Das Gehirn ist uns dabei behilflich indem es Dinge einprogrammiert und abspeichert, die wir regelmäßig durchführen. Unsere Software erhält dann sozusagen ein Update. Unser Gehirn gewöhnt sich an bestimmte Formulierungen, die man regelmäßig anwendet, sodass sie automatisch in das eigene Programm einfließen. Aber gerade dann, wenn starke Emotionen mit einfließen, verfällt man leicht zurück in alte Gewohnheiten und Glaubenssätze.
Wenn man sich dabei erwischt, dann muss man sich korrigieren und wieder auf Spur bringen. Aber das gehört einfach dazu und ist ganz menschlich.

Frage: Ist die nonverbale Ebene der Kommunikation Ursprung vieler Konflikte in der Tierarztpraxis?

Gerade im tiermedizinischen Alltag stellt die nonverbale Kommunikation durchaus eine mögliche Konfliktquelle dar.
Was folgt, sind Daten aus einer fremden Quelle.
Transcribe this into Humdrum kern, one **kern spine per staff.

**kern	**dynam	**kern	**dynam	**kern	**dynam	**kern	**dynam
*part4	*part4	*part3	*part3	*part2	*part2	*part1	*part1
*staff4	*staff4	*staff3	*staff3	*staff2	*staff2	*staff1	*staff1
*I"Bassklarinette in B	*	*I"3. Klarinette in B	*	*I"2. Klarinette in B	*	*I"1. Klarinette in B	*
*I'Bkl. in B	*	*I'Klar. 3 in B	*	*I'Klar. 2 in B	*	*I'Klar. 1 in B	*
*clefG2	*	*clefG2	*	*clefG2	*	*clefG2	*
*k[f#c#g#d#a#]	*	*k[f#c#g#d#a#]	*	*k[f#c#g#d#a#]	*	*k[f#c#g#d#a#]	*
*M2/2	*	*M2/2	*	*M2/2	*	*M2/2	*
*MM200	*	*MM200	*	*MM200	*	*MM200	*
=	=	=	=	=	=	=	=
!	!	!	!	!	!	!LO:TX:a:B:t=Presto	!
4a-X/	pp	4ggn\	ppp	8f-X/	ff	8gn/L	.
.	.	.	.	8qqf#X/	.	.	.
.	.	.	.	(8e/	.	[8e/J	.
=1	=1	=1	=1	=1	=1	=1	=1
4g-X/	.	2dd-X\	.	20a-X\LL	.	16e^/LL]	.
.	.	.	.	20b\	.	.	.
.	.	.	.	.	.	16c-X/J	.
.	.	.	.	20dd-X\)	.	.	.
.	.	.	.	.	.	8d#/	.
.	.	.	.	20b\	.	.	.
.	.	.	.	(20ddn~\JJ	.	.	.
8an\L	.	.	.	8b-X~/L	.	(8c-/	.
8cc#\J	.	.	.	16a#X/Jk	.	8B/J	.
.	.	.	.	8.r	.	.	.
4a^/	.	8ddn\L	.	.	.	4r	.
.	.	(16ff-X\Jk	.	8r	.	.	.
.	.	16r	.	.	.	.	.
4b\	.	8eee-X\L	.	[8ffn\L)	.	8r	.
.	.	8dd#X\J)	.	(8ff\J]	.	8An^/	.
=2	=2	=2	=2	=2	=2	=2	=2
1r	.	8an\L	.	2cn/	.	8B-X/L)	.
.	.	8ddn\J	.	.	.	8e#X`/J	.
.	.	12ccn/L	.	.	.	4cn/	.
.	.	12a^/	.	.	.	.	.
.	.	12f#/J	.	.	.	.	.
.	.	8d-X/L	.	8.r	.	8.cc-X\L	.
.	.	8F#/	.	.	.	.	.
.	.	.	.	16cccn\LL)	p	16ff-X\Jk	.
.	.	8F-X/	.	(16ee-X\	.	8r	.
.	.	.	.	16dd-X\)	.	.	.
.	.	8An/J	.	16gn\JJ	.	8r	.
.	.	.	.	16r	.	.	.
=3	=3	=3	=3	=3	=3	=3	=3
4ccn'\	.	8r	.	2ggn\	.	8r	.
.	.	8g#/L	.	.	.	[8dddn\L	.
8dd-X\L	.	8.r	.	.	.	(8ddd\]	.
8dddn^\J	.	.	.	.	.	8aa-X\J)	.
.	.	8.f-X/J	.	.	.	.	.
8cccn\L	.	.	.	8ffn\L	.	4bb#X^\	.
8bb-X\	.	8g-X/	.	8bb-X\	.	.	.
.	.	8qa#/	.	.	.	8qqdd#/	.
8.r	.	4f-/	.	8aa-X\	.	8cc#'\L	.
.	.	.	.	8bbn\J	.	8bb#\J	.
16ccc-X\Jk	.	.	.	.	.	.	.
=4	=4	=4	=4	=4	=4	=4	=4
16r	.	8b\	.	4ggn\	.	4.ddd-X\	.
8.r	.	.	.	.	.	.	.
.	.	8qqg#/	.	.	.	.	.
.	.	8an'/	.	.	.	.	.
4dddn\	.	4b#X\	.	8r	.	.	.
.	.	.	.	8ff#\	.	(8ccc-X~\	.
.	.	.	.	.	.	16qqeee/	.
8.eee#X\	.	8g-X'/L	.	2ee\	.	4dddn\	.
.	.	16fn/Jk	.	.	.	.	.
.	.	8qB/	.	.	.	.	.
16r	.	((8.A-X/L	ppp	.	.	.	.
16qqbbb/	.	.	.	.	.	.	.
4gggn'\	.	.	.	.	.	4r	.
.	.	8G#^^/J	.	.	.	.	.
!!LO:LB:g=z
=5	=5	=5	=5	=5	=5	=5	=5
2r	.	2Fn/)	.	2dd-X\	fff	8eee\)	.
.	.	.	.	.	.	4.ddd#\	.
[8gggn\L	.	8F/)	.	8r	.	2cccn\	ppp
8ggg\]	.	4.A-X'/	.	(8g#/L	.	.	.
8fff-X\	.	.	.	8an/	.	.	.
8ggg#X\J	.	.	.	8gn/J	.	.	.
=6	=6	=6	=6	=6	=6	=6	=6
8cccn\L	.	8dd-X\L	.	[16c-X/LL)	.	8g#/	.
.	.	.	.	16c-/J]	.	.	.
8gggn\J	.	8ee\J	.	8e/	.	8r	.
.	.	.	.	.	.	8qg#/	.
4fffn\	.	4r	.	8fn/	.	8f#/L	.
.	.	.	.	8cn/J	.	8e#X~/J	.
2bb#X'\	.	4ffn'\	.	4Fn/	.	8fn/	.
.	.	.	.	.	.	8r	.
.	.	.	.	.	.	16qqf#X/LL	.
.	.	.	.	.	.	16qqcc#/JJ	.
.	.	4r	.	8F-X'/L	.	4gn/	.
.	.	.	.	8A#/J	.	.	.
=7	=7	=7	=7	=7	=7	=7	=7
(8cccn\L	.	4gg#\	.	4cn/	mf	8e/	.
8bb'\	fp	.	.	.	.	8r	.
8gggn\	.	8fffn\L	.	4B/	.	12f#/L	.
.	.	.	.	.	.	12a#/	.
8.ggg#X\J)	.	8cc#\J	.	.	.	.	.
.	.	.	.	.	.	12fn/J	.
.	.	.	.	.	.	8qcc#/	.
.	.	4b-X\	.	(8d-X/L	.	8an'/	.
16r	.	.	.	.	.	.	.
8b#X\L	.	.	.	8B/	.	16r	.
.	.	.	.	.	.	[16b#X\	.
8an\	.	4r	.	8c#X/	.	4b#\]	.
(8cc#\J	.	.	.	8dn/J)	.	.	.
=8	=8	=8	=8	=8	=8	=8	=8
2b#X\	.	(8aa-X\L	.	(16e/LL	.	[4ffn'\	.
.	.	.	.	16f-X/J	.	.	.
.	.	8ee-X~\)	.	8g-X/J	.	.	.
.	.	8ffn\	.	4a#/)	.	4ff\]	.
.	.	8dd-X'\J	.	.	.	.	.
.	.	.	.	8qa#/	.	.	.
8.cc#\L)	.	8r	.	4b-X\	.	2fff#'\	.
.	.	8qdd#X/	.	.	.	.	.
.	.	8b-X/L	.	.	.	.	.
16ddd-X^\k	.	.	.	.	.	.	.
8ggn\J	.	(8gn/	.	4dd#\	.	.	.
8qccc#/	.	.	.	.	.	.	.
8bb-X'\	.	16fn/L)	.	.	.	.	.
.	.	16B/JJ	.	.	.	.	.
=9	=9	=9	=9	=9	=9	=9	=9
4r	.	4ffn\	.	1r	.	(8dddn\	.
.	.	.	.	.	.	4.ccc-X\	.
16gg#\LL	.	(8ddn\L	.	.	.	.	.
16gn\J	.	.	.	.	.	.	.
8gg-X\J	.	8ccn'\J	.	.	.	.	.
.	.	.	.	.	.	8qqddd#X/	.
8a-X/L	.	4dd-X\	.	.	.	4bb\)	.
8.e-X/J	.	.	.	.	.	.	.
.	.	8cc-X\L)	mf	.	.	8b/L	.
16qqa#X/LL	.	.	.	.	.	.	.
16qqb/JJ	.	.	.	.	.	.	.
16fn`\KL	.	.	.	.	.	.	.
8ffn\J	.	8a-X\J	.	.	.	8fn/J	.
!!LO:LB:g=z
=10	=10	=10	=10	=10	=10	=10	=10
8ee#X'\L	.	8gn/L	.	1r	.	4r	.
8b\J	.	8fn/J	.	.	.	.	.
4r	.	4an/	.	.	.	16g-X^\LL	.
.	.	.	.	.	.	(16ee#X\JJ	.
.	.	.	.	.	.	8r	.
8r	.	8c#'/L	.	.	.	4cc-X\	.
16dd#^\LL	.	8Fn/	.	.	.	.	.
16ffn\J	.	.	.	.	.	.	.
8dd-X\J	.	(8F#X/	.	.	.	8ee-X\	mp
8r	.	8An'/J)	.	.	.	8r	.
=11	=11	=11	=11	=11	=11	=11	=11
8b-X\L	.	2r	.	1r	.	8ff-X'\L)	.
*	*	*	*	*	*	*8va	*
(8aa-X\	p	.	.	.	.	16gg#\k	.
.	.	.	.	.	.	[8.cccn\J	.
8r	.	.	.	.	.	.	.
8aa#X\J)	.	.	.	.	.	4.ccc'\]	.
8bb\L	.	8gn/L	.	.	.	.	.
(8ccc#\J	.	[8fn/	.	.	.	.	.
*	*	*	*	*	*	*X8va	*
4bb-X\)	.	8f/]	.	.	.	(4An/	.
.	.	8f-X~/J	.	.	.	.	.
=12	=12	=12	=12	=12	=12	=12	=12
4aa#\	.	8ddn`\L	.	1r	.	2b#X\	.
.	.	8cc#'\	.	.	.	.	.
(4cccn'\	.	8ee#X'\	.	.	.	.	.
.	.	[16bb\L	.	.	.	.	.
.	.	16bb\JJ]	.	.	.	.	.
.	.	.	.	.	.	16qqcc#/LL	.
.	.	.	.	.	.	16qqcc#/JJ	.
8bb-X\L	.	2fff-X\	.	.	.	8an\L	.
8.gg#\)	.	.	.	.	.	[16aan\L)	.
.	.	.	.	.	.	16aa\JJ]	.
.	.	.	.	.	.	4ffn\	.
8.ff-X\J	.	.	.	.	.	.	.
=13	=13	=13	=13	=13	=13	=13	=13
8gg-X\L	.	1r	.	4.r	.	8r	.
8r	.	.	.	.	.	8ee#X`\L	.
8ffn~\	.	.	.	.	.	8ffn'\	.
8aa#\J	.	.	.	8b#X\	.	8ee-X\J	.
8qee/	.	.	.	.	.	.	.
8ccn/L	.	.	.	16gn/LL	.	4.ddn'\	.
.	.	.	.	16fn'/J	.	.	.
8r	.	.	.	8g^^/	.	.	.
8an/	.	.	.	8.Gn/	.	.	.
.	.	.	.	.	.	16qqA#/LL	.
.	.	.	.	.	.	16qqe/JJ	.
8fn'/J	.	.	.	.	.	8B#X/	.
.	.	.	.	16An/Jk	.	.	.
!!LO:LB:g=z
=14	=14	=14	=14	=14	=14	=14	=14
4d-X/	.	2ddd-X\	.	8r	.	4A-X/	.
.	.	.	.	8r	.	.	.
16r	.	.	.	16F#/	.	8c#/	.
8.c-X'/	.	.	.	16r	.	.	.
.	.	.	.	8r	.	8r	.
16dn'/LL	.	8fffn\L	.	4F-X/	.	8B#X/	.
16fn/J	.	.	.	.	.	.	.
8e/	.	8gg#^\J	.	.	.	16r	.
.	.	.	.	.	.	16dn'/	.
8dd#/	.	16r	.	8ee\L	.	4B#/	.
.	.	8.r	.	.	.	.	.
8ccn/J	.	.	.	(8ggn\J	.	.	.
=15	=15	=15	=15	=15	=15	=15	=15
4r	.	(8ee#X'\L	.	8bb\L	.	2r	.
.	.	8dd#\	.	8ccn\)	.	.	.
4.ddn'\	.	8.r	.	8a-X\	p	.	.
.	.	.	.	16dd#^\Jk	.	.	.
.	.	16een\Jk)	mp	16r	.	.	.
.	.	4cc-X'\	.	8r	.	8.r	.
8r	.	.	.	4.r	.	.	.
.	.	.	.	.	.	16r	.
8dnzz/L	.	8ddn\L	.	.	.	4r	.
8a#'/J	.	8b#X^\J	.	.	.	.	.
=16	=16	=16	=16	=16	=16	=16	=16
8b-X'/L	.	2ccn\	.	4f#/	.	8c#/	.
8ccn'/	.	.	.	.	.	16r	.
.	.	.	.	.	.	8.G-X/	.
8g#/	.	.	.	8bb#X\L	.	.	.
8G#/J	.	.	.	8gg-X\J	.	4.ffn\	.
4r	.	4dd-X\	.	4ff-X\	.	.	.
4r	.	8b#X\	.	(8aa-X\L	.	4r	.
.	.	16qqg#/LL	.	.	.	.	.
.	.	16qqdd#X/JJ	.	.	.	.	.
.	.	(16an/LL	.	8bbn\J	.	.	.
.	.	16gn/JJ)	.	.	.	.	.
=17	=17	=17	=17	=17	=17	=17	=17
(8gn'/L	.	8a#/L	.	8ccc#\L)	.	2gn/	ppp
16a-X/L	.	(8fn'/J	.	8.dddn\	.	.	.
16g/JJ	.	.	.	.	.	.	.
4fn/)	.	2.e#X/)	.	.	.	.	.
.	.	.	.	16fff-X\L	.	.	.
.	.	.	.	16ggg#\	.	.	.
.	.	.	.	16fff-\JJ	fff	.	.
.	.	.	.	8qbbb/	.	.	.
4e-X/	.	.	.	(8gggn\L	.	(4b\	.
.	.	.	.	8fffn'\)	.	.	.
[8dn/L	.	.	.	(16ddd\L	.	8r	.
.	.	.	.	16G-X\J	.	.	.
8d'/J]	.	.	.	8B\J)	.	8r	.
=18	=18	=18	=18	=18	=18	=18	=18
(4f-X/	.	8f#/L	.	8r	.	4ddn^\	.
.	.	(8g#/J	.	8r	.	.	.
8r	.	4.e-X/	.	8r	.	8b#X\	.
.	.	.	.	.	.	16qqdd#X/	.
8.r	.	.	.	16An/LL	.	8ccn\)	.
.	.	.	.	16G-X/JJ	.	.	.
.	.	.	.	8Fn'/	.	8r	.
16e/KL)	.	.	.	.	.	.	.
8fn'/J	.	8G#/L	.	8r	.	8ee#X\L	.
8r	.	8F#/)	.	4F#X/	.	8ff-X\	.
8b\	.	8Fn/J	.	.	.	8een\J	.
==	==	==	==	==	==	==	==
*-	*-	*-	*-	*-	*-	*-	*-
In der Praxis zeigt sich die Kommunikation auf unterschiedliche Art und Weise – zum Beispiel zwischen den TFA, mit Vorgesetzten oder den Patientenbesitzer/innen.
In diesen unterschiedlichen Situationen ist es sehr hilfreich, sich bewusst zu machen, was zur Kommunikation gehört. Dabei ist die non- verbale Kommunikation nicht nur auf unsere Mimik beschränkt , sondern ein ganzheitliches Paket, bestehend aus unserer Kleidung, der Körperhaltung et cetera.

Frage: Arbeitest Du als Kommunikationscoach mit Kategorisierungen, um Konflikte in der Tierarztpraxis zusammenzufassen und passende Lösungen bereit zu halten?

Ich halte viel davon, erstmal auf sich selbst zu achten und wahrzunehmen, wenn mich beispielsweise das Äußere einer Person triggert. Diese situativen Aspekte möchte ich bewusst wahrnehmen, sodass ich dann nicht einfach passiv reagiere, sondern bewusst agiere.

Andererseits geht es mir darum, mit der Person, die mir gegenüber steht, zu interagieren und auf sie ein zu gehen. Meine Konversation sollte also darauf eingestellt sein, wer mein Gegenüber ist und wie sich diese Person verhält. Und da können Schematisierungen eingesetzt werden, um Ansatzpunkte für das konkrete, in dieser Situation angepasste Verhalten zu haben.
Hierbei wird ein ganz entscheidender Teil der Kommunikation klar, nämlich achtsam Zuhören zu können. So kann man die Informationen auf den unterschiedlichen Ebenen, wie der emotionalen Ebene herausfiltern. Zu diesem wichtigen Informationsgehalt, muss ich durch aktives Zuhören und Nachfragen zunächst einmal Zugang bekommen.

Frage: Was ist deiner Meinung nach das Ziel erfolgreicher Kommunikation?

Das Ziel ist in meinen Augen, dass die Kommunikatoren ihr Ziel erreichen, und dann wirklich eine Kollaboration und ein Miteinander aufbauen.
Es geht nicht darum, gegeneinander zu kommunizieren, denn das ist nicht produktiv. Verstehen heißt nicht, einverstanden zu sein. Wenn ich mich darauf konzentriere, was der Andere sagen will, ist es mein Ziel, dies zu verstehen.
Das heißt nicht, dass ich dann auch der gleichen Meinung bin. Das zu berücksichtigen ist etwas, das mir dabei hilft, ein Gespräch konstruktiv zu führen.